Knowing the difference between sight vs. visual processing

When it comes to learning, visual processing can affect how a student performs. The ATT in collaboration with Walder Education offered an informative and practical professional development session on Visual Processing, presented by Dr. Neil Margolis, O.D., a board-certified developmental optometrist. 

Dr. Margolis defined and described the different visual processing skills and their application to learning. Sight refers to seeing clearly while visual processing refers to the brain’s ability to use and interpret visual information. Students whose academic performance does not meet aptitude predictions may have visual processing weaknesses. 

Dr. Margolis explained that vision is the understanding and interpretation of what one sees. A person’s vision cannot be measured like eyesight because vision itself is cortical, using the whole brain. When efficient, vision is thought to account for up to 80 percent of learning. 

When inefficient, it interferes with learning.

Visual processing skills

There are many areas of learning where visual processing skills come into play. Some of these areas include learning to read, reading to learn and copying information accurately.  

Specific examples of visual processing skills include: 

  • Recognizing known words correctly when reading
  • Navigating the page accurately when tracking
  • Checking copying accuracy
  • Judging spacing 
  • Layout as well as remembering and visualizing what one sees

Poor tracking causes a student to lose his or her place, skip words when reading, and misread known words. Teachers can raise awareness by observing a child’s posture, horizontal head turn, vertical head tilt, and blinking or winking. 

Visual-spatial skills affect the navigation aspect of tracking, organizing spacing when copying, direction of letters and words, and lining up columns. This will affect a student who is struggling with this skill in the following ways:

  • Determining where to go next on the page
  • Spacing between letters and words and size of letters and words
  • Finding the correct spot when looking back and forth
  • Discriminating between the letters “b” and “d”, was and saw, numbers 13 and 31
  • Understanding math diagrams & graphs

Support for visual processing

Fortunately, many of the activities to build visual processing skills can be fun and enjoyable for students. Puzzles and games are great ways to help students strengthen their visual spatial skills. As students self-regulate their learning, they need visual discrimination. This includes noticing differences between similar words and letters as well as noticing errors of copying.

Students can learn to check their work and start to notice directional differences. The students reading accuracy may be affected by misreading similar-looking words. Visual discrimination requires noticing differences based on size, color, shape, internal detail, orientation, pattern, internal or external features. 

Teachers and parents can help students improve visual discrimination by using tools and techniques. Matching objects based on criteria of color, shape, size can be helpful, especially for younger children. Matching pictures, patterns, or word searches is a useful technique.  

Using multiple criteria, having them spot the difference or correct an error can help them develop skills. It’s also beneficial to have students sort objects in a hands-on approach with sorting coins to build visual discrimination skills. Students can also list words having the same beginning or ending sounds. 

Helpful accommodations 

A teacher can help by circling differences the student may not have noticed in copying. By highlighting the beginning or ending of words before reading, teachers can provide extra support for the student to gain skills independently. 

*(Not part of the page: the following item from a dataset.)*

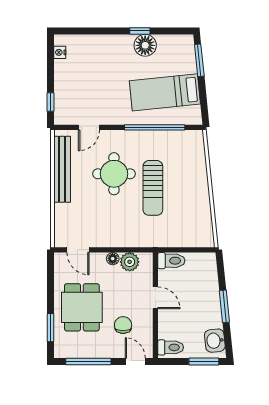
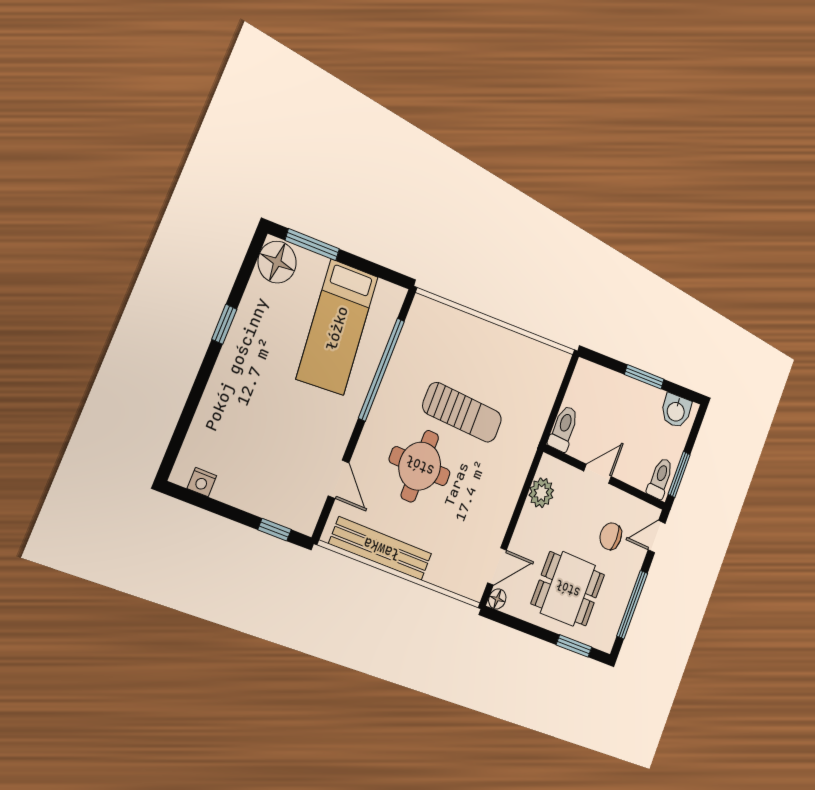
floor lamp: (145, 45) -> (277, 262), moved
floor lamp: (113, 259) -> (497, 599), moved
window: (204, 362) -> (679, 474), moved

There are many helpful accommodations to make the lesson more accommodating to students with visual processing disorders. Some of these include: 

  • Use highlighters
  • Use different colors
  • Increase white space on the page or increase the spacing between lines
  • Cover non-relevant components
  • Put less on the page
  • Use bigger print
  • Stand against a plain background
  • Read slower
  • Use text to speech software
  • Specifically point at a figure or word or have the student use his or her finger on the page to keep track

Dr. Margolis stressed the importance of the appropriate classroom accommodations that can be used to support students having visual processing difficulties. Because visual processing affects classroom performance, it’s important to address correctable visual skills. 

One way to do this is to help students notice what is relevant to the task or situation. This will ultimately build student self-esteem and confidence as the child uses effective effort and practice to achieve better outcomes in learning.

Visual memory also influences learning. This type of memory includes working memory (both short and long-term) affecting recall and recognition of letters, words, and sight word vocabulary. Often there is visualization through verbalization. This helps a child visualize objects, words, sentences, and paragraphs of information to aid in learning as visual memory is necessary for recall and comprehension.

By recognizing the difference between sight and visual processing, educators will be better equipped to help students thrive in learning by giving them the support they need.